See a nice Gator/Fuerda chuck for $517 total but it's got solid jaws. This is pro'lly gonna be my go-to chuck for most non-collet work hence my thinking of going 2-piece jaws. What say ye? Solid or 2-piece jaws?


----------



## darkzero (Apr 11, 2019)

Splat said:


> See a nice Gator/Fuerda chuck for $517 total but it's got solid jaws. This is pro'lly gonna be my go-to chuck for most non-collet work hence my thinking of going 2-piece jaws. What say ye? Solid or 2-piece jaws?



I don't see a need for 2 piece jaws on a 4-jaw indy chuck. Solid jaws on 4-jaw indy chucks are reversible anyway. 2 piece jaws would be good if you need to make soft jaws but again I don't see a reason to make custom soft jaws on a 4-jaw.

With that said, I do have 2-piece jaws on my 4-jaw chuck but not by choice. I would have been perfectly fine with solid jaws. Not once have I ever unbolted the top jaws, I can't think of a reason why I would need to.

I have the 8" Fuerda/Gator direct mount 4-jaw w/ 2-piece jaws. Only reason I didn't recommend it is because of what they cost now. I'm happy with it but at $500+ these days not worth it IMO, for a bit more you could get a Bison or similar.

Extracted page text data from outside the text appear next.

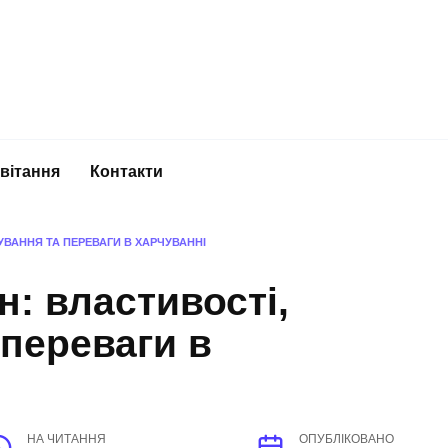
вітання
Контакти
УВАННЯ ТА ПЕРЕВАГИ В ХАРЧУВАННІ
н: властивості,
 переваги в
НА ЧИТАННЯ
ОПУБЛІКОВАНО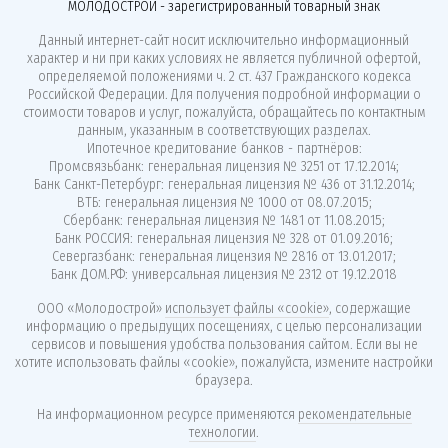
МОЛОДОСТРОЙ - зарегистрированный товарный знак
Данный интернет-сайт носит исключительно информационный
характер и ни при каких условиях не является публичной офертой,
определяемой положениями ч. 2 ст. 437 Гражданского кодекса
Российской Федерации. Для получения подробной информации о
стоимости товаров и услуг, пожалуйста, обращайтесь по контактным
данным, указанным в соответствующих разделах.
Ипотечное кредитование банков - партнёров:
Промсвязьбанк: генеральная лицензия № 3251 от 17.12.2014;
Банк Санкт-Петербург: генеральная лицензия № 436 от 31.12.2014;
ВТБ: генеральная лицензия № 1000 от 08.07.2015;
Сбербанк: генеральная лицензия № 1481 от 11.08.2015;
Банк РОССИЯ: генеральная лицензия № 328 от 01.09.2016;
Севергазбанк: генеральная лицензия № 2816 от 13.01.2017;
Банк ДОМ.РФ: универсальная лицензия № 2312 от 19.12.2018
ООО «Молодострой»
использует файлы «cookie»
, содержащие
информацию о предыдущих посещениях, с целью персонализации
сервисов и повышения удобства пользования сайтом. Если вы не
хотите использовать файлы «cookie», пожалуйста, измените настройки
браузера.
На информационном ресурсе применяются
рекомендательные
технологии
.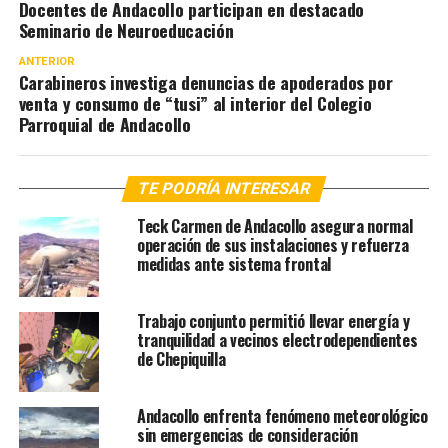
Docentes de Andacollo participan en destacado
Seminario de Neuroeducación
ANTERIOR
Carabineros investiga denuncias de apoderados por
venta y consumo de “tusi” al interior del Colegio
Parroquial de Andacollo
TE PODRÍA INTERESAR
Teck Carmen de Andacollo asegura normal
operación de sus instalaciones y refuerza
medidas ante sistema frontal
Trabajo conjunto permitió llevar energía y
tranquilidad a vecinos electrodependientes
de Chepiquilla
Andacollo enfrenta fenómeno meteorológico
sin emergencias de consideración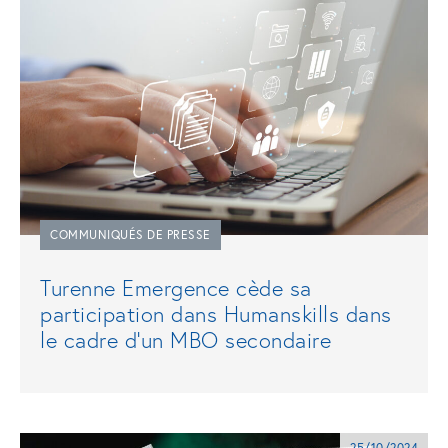
COMMUNIQUÉS DE PRESSE
Turenne Emergence cède sa
participation dans Humanskills dans
le cadre d'un MBO secondaire
25/10/2024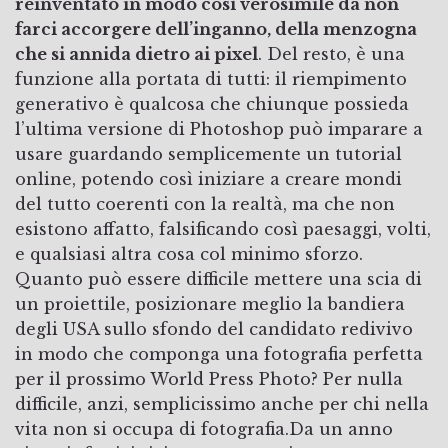
reinventato in modo così verosimile da non
farci accorgere dell’inganno, della menzogna
che si annida dietro ai pixel
. Del resto, è una
funzione alla portata di tutti: il riempimento
generativo è qualcosa che chiunque possieda
l’ultima versione di Photoshop può imparare a
usare guardando semplicemente un tutorial
online, potendo così iniziare a creare mondi
del tutto coerenti con la realtà, ma che non
esistono affatto, falsificando così paesaggi, volti,
e qualsiasi altra cosa col minimo sforzo.
Quanto può essere difficile mettere una scia di
un proiettile, posizionare meglio la bandiera
degli USA sullo sfondo del candidato redivivo
in modo che componga una fotografia perfetta
per il prossimo World Press Photo? Per nulla
difficile, anzi, semplicissimo anche per chi nella
vita non si occupa di fotografia.Da un anno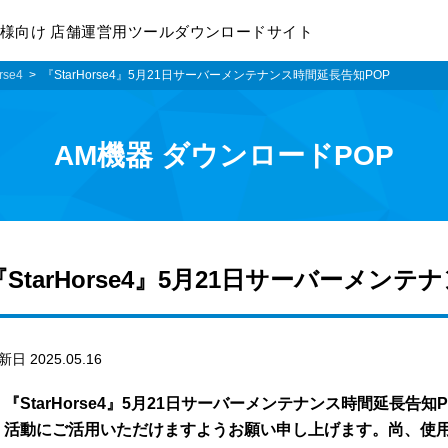
様向け 店舗運営用ツールダウンロードサイト
rse4
『StarHorse4』5月21日サーバーメンテナンス時間延長告知POP
AM機器 ダウンロードPOP
『StarHorse4』5月21日サーバーメン
新日 2025.05.16
『StarHorse4』5月21日サーバーメンテナンス時間延長告
活動にご活用いただけますようお願い申し上げます。尚、使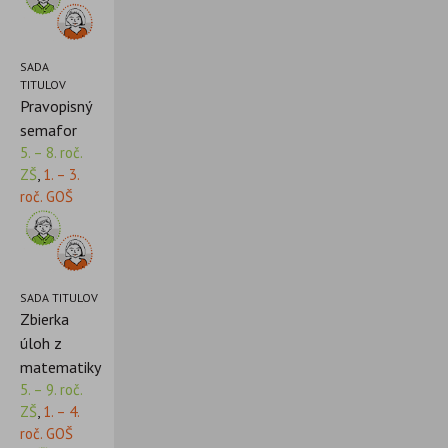
SADA
TITULOV
Pravopisný
semafor
5. – 8. roč.
ZŠ
,
1. – 3.
roč. GOŠ
SADA TITULOV
Zbierka
úloh z
matematiky
5. – 9. roč.
ZŠ
,
1. – 4.
roč. GOŠ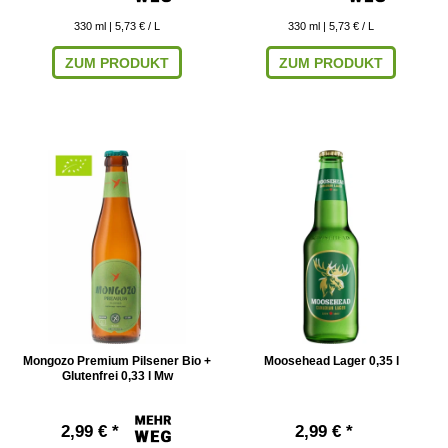
330
ml
| 5,73 € / L
330
ml
| 5,73 € / L
ZUM PRODUKT
ZUM PRODUKT
Mongozo Premium Pilsener Bio +
Moosehead Lager 0,35 l
Glutenfrei 0,33 l Mw
2,99 € *
2,99 € *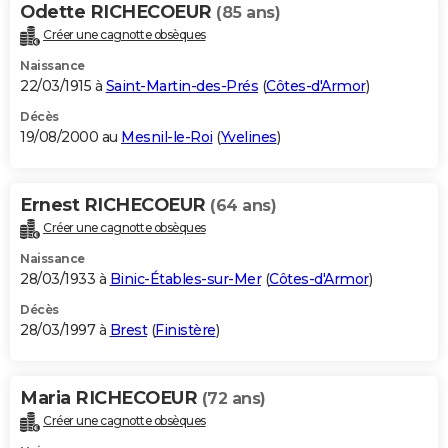
Odette RICHECOEUR
(85 ans)
Créer une cagnotte obsèques
Naissance
22/03/1915 à
Saint-Martin-des-Prés
(
Côtes-d'Armor
)
Décès
19/08/2000 au
Mesnil-le-Roi
(
Yvelines
)
Ernest RICHECOEUR
(64 ans)
Créer une cagnotte obsèques
Naissance
28/03/1933 à
Binic-Étables-sur-Mer
(
Côtes-d'Armor
)
Décès
28/03/1997 à
Brest
(
Finistère
)
Maria RICHECOEUR
(72 ans)
Créer une cagnotte obsèques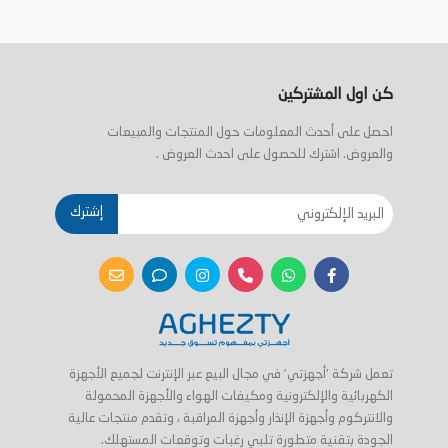
كن اول المشتركين
احصل على أحدث المعلومات حول المنتجات والمبيعات
والعروض. اشترك للحصول على احدث العروض .
إشترك
تعمل شركة 'أجهزتي' في مجال البيع عبر الإنترنت لجميع الأجهزة
الكهربائية والإلكترونية ومكيفات الهواء والأجهزة المحمولة
والانتركوم وأجهزة الإنذار وأجهزة المراقبة ، وتقدم منتجات عالية
الجودة بتقنية متطورة تلبي رغبات وتوقعات المستهلك.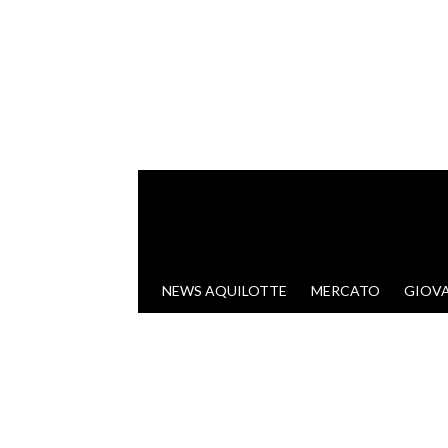
VAI AL CONTENUTO
NEWS AQUILOTTE
MERCATO
GIOVA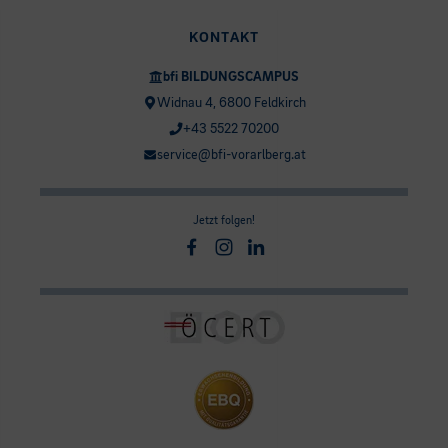
KONTAKT
bfi BILDUNGSCAMPUS
Widnau 4, 6800 Feldkirch
+43 5522 70200
service@bfi-vorarlberg.at
Jetzt folgen!
Facebook
Instagram
Linkedin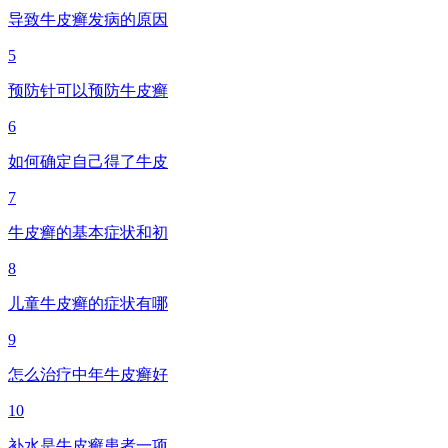
导致牛皮癣发病的原因
5
预防针可以预防牛皮癣
6
如何确定自己得了牛皮
7
牛皮癣的基本症状和初
8
儿童牛皮癣的症状有哪
9
怎么治疗中年牛皮癣好
10
补水是牛皮癣患者一项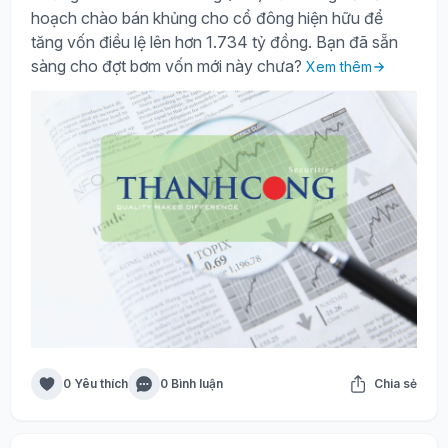
hoạch chào bán khủng cho cổ đông hiện hữu để
tăng vốn điều lệ lên hơn 1.734 tỷ đồng. Bạn đã sẵn
sàng cho đợt bơm vốn mới này chưa?
Xem thêm
0 Yêu thích
0 Bình luận
Chia sẻ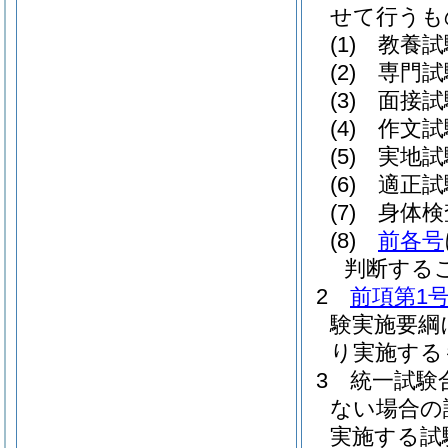
せて行うも
(1)
教養試
(2)
専門試
(3)
面接試
(4)
作文試
(5)
実地試
(6)
適正試
(7)
身体検
(8)
前各号
判断する
2
前項第1
験実施要綱
り実施する
3
統一試験
ない場合の
実施する試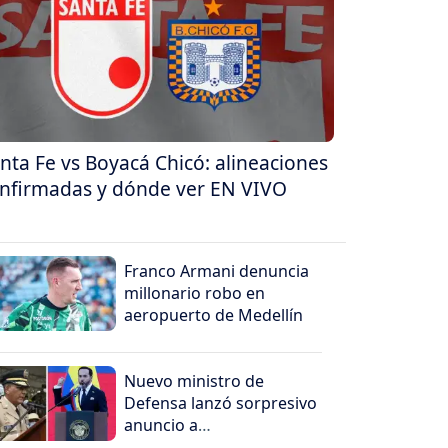
nta Fe vs Boyacá Chicó: alineaciones
nfirmadas y dónde ver EN VIVO
Franco Armani denuncia
millonario robo en
aeropuerto de Medellín
Nuevo ministro de
Defensa lanzó sorpresivo
anuncio a
organizaciones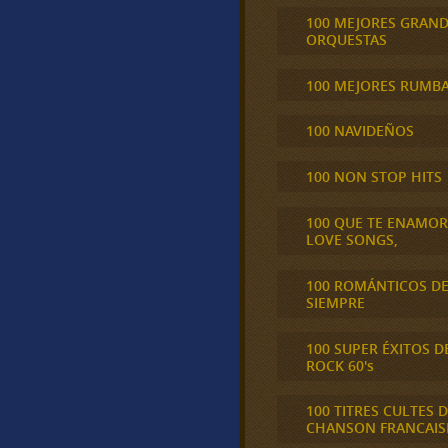
100 MEJORES GRAN
ORQUESTAS
100 MEJORES RUMB
100 NAVIDEÑOS
100 NON STOP HITS
100 QUE TE ENAMO
LOVE SONGS,
100 ROMÁNTICOS D
SIEMPRE
100 SUPER ÉXITOS D
ROCK 60's
100 TITRES CULTES D
CHANSON FRANCAIS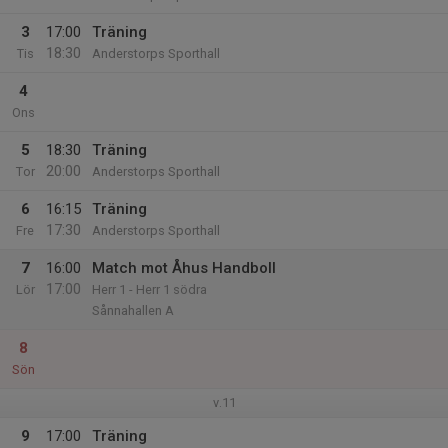
3
17:00
Träning
18:30
Tis
Anderstorps Sporthall
4
Ons
5
18:30
Träning
20:00
Tor
Anderstorps Sporthall
6
16:15
Träning
17:30
Fre
Anderstorps Sporthall
7
16:00
Match mot Åhus Handboll
17:00
Lör
Herr 1 - Herr 1 södra
Sånnahallen A
8
Sön
v.11
9
17:00
Träning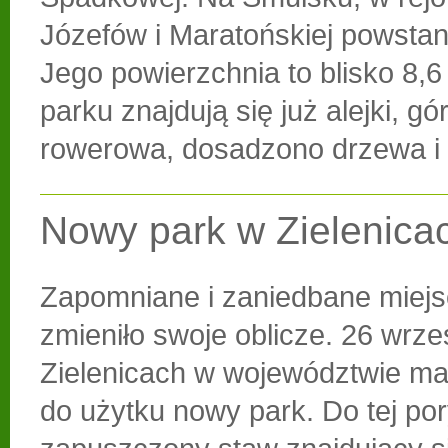
Józefów i Maratońskiej powstan
Jego powierzchnia to blisko 8,6
parku znajdują się już alejki, g
rowerowa, dosadzono drzewa i 
Nowy park w Zielenica
Zapomniane i zaniedbane miejs
zmieniło swoje oblicze. 26 wrze
Zielenicach w województwie ma
do użytku nowy park. Do tej po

I got the chuck for $350 shipped years ago from Ajax when the Gator brand was failry new. They have just been going up in price over the years. Had the PM Taiwan 4-jaw been available back then I probably would have got that or the Bison if it was in my budget at the time.


----------



## jbobb1 (Apr 11, 2019)

Check out Globalindustrial.com. I just bought a Bison 10" for 768.00. Of course there's shipping and taxes also.


----------



## mksj (Apr 11, 2019)

I have only seen 4J independent with solid reversible jaws. Only seen two piece with the scroll chucks. The Gator is a direct copy of the Bison, for the price difference I would go with the Bison. In a direct mount D1-5 not a lot of options that are decent. I am more leary of some brands like Buck, BTC, etc. as many are made in China and just rebranded.


----------



## Splat (Apr 11, 2019)

Oh snap! MSC has discount code Ship199H for 25% off and free shipping. So the Bison comes out to $688.31 shipped but they're not in stock. Waiting on MSC to get back to me with ETA.  That code is last day today. OK, MSC rep says they might be able to get it direct shipped from Bison. ETD would be about a week. Smalltools price with shipping is still cheaper at $655.24, but I've no dealings with them. MSC has always taken care of me.


----------



## Splat (Apr 11, 2019)

Found *this* little vid about Bison's then-new 2017 factory opening in Poland. Guess they like Okuma machines.   Happy to see my Polish brethren making world renown quality products.


----------